WHAT YOU SHOULD DO
Summarize the pull request below in two sentences.

TuringLang / Turing.jl

Bayesian inference with probabilistic programming.
https://turinglang.org
MIT License
2k stars 216 forks source link

Test restructuring #2237

Closed mhauru closed 3 weeks ago

mhauru commented 1 month ago

This PR makes two orthogonal changes to how tests are run and structured.

  1. All test files included in runtests.jl are made into modules, and imports are moved into those modules. runtests.jl now has minimal imports. This cleans up the namespaces in which the individual tests are run, and makes it clearer where various references in tests point to.
  2. Test files can now be included selectively using keyword arguments. If one runs e.g. Pkg.test("Turing", test_args=["optim", "hmc", "--skip", "ext", "nelder"]) then only test files that have the substring "optim" or "hmc" in their path will be run, unless they also have one of the substrings "ext" or "nelder" in their path, in which case they are skipped. By default all tests are run. Substring comparisons are case-insensitive.

Point 2. makes the @turing_testset and @numerical_testset macros unnecessary, and they will be removed.

The selective running of tests is useful for both local development and splitting our CI to run tests for various parts of the Turing.jl in parallel (#2179). I'll try implementing the latter next to see that it goes smoothly.

This is an early draft, I'm opening it to get comments (@yebai, @torfjelde). I've only converted a couple of files to the submodule format, and the selective running lacks documentation. If this is deemed a good design I'll go and finish the implementation.

(Collected data entries)
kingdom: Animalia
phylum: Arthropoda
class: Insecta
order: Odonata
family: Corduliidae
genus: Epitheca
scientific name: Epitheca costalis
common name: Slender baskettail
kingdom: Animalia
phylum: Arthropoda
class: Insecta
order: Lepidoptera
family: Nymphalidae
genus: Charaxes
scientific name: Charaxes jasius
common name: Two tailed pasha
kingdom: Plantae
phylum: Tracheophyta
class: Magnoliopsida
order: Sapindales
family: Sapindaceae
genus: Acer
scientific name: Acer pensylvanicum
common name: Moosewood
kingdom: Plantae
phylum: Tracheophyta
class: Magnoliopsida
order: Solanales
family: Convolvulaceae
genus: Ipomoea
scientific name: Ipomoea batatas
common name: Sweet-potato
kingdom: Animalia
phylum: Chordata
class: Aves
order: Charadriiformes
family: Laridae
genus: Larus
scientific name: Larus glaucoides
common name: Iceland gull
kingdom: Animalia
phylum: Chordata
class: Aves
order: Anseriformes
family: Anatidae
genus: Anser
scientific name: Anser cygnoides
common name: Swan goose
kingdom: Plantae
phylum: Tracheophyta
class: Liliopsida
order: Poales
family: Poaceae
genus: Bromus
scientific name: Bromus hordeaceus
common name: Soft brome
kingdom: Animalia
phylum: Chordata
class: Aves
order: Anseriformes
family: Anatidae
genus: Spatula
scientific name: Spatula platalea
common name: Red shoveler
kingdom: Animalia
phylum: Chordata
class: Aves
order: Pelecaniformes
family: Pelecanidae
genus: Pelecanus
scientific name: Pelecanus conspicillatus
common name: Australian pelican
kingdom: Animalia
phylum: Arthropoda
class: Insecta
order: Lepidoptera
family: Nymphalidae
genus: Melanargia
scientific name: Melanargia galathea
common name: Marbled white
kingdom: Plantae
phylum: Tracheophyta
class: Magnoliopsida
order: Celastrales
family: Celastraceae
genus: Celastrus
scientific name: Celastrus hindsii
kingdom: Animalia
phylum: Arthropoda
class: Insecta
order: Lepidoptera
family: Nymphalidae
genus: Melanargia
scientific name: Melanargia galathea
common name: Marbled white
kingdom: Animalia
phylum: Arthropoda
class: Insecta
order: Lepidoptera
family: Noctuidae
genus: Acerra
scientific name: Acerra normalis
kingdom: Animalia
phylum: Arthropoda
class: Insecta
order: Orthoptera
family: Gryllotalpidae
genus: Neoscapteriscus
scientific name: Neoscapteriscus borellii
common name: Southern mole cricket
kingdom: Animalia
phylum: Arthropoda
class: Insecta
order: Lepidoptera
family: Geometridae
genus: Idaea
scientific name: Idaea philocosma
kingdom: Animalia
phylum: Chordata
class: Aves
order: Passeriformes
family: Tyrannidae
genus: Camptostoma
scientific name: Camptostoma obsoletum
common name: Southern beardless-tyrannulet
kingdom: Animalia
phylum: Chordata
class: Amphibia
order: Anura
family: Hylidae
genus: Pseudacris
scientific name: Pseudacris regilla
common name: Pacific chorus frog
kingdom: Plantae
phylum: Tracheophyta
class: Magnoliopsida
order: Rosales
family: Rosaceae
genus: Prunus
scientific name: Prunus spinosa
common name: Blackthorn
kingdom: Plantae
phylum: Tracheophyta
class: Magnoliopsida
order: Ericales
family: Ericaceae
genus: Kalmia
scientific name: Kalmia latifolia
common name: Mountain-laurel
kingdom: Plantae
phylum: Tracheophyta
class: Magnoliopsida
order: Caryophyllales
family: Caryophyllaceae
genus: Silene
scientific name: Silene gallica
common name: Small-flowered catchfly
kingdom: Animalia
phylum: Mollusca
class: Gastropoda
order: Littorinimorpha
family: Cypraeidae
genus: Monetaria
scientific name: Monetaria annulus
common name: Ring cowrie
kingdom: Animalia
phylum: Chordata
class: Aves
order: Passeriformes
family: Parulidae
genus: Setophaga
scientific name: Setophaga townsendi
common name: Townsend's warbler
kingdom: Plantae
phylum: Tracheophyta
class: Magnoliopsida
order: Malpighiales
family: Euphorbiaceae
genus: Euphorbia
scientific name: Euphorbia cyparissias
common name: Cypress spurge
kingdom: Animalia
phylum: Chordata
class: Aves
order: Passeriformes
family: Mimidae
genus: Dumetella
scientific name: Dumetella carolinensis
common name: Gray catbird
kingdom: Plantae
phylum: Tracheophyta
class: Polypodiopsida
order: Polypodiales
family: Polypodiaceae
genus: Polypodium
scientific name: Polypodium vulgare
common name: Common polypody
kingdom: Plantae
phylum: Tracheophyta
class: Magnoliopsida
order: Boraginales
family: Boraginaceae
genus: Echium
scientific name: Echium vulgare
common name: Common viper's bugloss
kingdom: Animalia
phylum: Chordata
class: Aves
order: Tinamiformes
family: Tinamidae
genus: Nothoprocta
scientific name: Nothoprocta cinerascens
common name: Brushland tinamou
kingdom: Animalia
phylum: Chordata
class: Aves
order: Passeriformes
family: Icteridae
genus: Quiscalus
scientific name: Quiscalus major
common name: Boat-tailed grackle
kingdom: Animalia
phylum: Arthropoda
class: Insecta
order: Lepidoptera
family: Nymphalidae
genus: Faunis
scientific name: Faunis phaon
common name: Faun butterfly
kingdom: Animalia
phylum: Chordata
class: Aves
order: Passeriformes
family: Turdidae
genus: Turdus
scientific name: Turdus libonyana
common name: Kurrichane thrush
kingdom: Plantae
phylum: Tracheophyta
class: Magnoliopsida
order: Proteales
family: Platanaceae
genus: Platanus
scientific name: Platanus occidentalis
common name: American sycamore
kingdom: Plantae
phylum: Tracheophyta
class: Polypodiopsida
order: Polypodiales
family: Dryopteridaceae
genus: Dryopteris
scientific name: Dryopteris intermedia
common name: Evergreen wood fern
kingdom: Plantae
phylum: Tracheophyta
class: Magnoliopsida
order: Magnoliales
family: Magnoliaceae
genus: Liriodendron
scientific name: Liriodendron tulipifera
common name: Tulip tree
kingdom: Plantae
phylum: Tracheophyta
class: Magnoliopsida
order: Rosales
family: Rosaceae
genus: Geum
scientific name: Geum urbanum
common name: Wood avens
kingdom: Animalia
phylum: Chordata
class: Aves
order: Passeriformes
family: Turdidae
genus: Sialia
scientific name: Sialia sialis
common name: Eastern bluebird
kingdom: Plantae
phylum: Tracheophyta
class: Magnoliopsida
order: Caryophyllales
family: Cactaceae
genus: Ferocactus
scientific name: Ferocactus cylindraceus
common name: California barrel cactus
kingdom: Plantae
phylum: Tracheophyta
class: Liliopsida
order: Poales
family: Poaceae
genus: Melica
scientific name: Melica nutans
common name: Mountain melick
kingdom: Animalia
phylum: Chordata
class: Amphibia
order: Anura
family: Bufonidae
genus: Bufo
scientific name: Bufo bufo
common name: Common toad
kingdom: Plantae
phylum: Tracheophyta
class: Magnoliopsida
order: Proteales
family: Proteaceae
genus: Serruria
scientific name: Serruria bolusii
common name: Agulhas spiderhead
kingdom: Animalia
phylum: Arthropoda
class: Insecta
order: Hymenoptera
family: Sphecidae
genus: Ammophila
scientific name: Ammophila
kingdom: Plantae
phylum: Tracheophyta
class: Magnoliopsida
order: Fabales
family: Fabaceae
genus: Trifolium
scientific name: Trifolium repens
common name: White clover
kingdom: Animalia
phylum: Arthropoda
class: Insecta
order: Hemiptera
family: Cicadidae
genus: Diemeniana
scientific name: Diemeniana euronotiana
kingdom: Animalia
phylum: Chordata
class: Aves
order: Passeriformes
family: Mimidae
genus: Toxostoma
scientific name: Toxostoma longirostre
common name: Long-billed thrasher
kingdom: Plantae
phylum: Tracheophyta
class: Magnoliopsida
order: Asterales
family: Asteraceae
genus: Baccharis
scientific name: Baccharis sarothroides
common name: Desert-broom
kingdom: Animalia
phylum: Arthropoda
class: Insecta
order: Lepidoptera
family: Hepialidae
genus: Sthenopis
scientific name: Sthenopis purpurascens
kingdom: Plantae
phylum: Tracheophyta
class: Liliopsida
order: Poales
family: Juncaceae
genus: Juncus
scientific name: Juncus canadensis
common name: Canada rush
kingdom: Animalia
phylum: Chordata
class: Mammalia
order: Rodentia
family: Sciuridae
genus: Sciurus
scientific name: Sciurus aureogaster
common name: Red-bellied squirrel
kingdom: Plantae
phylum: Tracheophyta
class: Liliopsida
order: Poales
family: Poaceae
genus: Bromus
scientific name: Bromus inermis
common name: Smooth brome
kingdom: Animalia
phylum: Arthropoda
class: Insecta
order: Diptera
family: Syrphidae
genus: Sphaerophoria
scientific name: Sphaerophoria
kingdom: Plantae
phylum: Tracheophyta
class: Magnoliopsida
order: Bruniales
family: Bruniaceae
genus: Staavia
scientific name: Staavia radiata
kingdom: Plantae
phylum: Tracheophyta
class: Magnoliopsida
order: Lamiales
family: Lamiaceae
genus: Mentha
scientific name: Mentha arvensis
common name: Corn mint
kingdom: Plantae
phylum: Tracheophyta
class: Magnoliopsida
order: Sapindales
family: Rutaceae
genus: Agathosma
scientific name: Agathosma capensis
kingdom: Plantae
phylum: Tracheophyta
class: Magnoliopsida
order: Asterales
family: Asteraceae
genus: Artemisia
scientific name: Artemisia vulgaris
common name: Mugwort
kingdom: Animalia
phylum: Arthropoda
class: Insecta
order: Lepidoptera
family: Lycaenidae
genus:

SOLUTION FOR THIS TASK
The pull request turns every test file included in runtests.jl into a module with its own imports, leaving runtests.jl with minimal imports. It also lets test files be run selectively by case-insensitive substrings in their paths, with a "--skip" option to exclude some, and it is an early draft opened for comments, with only a couple of files converted and no documentation yet for the selective running.